2. Los Angeles Dodgers
The Dodgers acquired outfielder Mookie Betts from Boston in a February 2020 trade when the Red Sox despaired of signing Betts— a 2021 free agent-to-be — to an extension.
Then they turned around and did what the Sox would not or could not do, signing Betts to a long-term extension. The cost: $365 million over 12 seasons. The contract runs through 2032.
On a roster studded with multi-millionaires, the Betts contract does stand out, but not by all that much. In fact based on AAV, the richest Dodger in 2022 never took the field. That honor goes to suspended pitcher Trevor Bauer, who signed a three-year, $102 million deal (that’s a $34 million AAV) in 2021 then made only 17 appearances before being sidelined thanks to an allegation of domestic abuse. The status of Bauer’s contract is presently in front of an arbitrator.
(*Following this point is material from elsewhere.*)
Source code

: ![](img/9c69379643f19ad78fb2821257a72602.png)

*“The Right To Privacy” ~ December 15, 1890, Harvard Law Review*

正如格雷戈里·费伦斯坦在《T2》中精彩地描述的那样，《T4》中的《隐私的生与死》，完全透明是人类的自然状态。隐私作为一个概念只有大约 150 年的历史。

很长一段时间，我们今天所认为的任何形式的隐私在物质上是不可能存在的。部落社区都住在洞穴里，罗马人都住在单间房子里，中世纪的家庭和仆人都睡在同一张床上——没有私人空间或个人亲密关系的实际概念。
With or without Bauer, Betts does not lack for country club company. Freddie Freeman last season signed a six-year, $162 million contract. A few years back the Dodgers picked up David Price and what was left of the seven year, $217 million deal he had signed with Boston, a deal that finally expired at the conclusion of this season.
For the approximately $48 million Price actually cost the Dodgers, they got amazingly little out of him; just a 7-2 record in 114 innings of work encompassing 11 starts and 68 relief appearances.